Qu’apportent les tests? D’après Science & Vie, un kilo de ce ciment fournit assez d’énergie pour alimenter 44 ampoules LED. Sa densité énergétique atteint 178,7 Wh/kg, avec une plage de fonctionnement annoncée entre -15 °C et 33 °C. Après 10 000 cycles de charge-décharge, il conserve 85 % de sa capacité. Un niveau de tenue qui, sur le papier, rivalise avec bien des solutions stationnaires déjà déployées.

Au-delà de la performance, les chercheurs ont pensé la biologie dans la durée. Même lorsque les micro-organismes meurent, le ciment garde des propriétés énergétiques utiles, indique Ok Diario. Les auteurs ont intégré un réseau microfluidique pour alimenter la colonie en nutriments. Résultat: le matériau peut être rechargé, tant électriquement que biologiquement.

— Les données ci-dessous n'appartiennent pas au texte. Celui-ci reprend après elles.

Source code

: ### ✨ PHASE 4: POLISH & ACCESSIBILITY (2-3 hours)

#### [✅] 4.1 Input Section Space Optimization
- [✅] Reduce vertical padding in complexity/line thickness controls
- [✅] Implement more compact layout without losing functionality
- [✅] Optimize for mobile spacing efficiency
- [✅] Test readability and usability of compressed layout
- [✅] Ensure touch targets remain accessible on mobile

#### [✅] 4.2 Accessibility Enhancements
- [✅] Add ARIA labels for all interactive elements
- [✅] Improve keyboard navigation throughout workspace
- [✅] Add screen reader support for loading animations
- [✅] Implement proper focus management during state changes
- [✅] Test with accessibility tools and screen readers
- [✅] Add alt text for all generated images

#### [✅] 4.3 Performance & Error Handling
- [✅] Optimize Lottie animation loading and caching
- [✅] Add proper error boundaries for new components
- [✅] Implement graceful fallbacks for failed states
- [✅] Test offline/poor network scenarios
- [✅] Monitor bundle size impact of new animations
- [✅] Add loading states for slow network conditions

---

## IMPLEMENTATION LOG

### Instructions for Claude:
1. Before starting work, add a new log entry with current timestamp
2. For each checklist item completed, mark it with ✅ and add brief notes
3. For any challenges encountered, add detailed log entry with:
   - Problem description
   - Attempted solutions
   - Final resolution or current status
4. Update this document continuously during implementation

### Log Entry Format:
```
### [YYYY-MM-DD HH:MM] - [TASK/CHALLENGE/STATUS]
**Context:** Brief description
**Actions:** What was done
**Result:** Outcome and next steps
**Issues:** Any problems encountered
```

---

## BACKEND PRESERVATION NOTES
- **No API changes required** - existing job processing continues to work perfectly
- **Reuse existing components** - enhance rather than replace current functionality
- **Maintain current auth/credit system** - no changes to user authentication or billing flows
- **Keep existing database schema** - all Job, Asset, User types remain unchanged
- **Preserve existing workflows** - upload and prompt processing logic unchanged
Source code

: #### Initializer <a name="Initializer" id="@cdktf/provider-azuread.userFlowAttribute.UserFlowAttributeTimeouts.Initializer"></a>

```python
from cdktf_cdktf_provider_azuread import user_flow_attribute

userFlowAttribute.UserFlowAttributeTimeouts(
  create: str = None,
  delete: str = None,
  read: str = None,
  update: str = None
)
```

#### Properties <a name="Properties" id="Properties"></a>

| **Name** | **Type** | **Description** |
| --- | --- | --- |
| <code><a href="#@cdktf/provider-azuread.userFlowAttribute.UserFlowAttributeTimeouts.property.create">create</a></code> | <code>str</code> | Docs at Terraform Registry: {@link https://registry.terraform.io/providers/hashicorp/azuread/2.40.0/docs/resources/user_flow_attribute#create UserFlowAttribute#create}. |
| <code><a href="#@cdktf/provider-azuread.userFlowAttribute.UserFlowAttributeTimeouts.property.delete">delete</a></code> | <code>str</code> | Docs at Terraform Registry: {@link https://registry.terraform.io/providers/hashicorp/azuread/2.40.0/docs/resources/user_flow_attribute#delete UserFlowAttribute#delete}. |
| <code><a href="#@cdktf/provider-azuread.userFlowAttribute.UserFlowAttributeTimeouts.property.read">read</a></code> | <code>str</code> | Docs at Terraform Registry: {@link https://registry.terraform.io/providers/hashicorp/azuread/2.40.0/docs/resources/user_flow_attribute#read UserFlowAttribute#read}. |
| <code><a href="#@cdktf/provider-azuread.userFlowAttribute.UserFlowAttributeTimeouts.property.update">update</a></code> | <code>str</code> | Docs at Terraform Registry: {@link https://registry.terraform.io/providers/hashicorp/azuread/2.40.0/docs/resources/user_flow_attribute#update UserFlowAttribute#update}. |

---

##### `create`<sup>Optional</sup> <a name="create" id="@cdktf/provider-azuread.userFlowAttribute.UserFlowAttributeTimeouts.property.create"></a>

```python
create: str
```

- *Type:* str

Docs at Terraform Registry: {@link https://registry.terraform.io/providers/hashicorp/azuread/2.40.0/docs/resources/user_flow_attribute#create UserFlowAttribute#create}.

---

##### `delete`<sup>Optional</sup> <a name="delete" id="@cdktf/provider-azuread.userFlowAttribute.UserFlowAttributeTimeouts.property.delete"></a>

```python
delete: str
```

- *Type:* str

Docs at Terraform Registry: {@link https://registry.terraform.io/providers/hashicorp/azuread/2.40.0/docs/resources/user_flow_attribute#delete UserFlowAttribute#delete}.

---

Dans un communiqué, Qi Luo, chercheur à l’Université d’Aarhus et auteur principal, résume la philosophie du projet par ces mots: "combiner structure et fonction". Autrement dit, fusionner la résistance mécanique du béton et la capacité à stocker l’électricité. Et il précise l’objectif: créer un ciment "capable de supporter des charges, de stocker de l’énergie et de retrouver ses performances lorsqu’il est alimenté en nutriments". De quoi donner des idées aux maîtres d’ouvrage français, séduits par les solutions locales et modulaires.

  • Un kilo alimente 44 LED; densité de 178,7 Wh/kg; tenue annoncée de 85 % après 10 000 cycles, entre -15 °C et 33 °C.

Vers des murs-batteries dans nos immeubles : ce que Qi Luo veut tester sur le terrain

Quelle utilité concrète, chez nous? Les chercheurs cités par Ok Diario évoquent un jalon parlante: un bâtiment entièrement coulé avec ce ciment pourrait stocker jusqu’à 10 kWh, de quoi faire fonctionner un serveur informatique pendant une journée. Pour des bureaux ou une copropriété équipée de panneaux solaires, ce tampon local facilite l’autoconsommation et écrête les pics. Et le matériau s’affranchit du lithium ou du cobalt, en recourant à des composants plus abondants et non toxiques.

Sur le terrain, l’intégration compte autant que la performance. L’équipe imagine déjà des ouvrages entiers intégrant ce ciment: murs, fondations, passerelles, éléments de structure proches des sources et usages d’électricité. Qi Luo et ses collègues se projettent sans détour: "d'intégrer cette technologie dans des bâtiments réels, dans des murs, des fondations ou des ponts, où elle pourrait soutenir des sources d'énergie renouvelables". L’ambition colle aux attentes du marché français, où l’on cherche à lisser la production solaire et à sécuriser les usages sensibles, du froid alimentaire à l’IT de proximité.

Reste à passer du labo au chantier. Les règles de mise en œuvre, la durabilité en milieu humide, la compatibilité avec les armatures ou les traitements antipollution du béton devront être évaluées. À tester en conditions réelles pour confirmé la durabilité. Et pourtant, un atout ressort d’emblée: l’énergie n’est plus rangée en cave, elle est disséminée au plus près des besoins.

Dernier point qui parle aux maîtres d’œuvre: le coût et l’empreinte. Les auteurs mettent en avant des composants abondants et peu coûteux, sans métaux critiques. En France, où la rénovation thermique avance quartier par quartier, cette approche pourrait s’intégrer à des projets pilotes: petites surfaces stockantes, dalles techniques énergétiques, ponts instrumentés. Et si les murs, au lieu de seulement porter, devenaient aussi des réserves d’électricité au quotidien?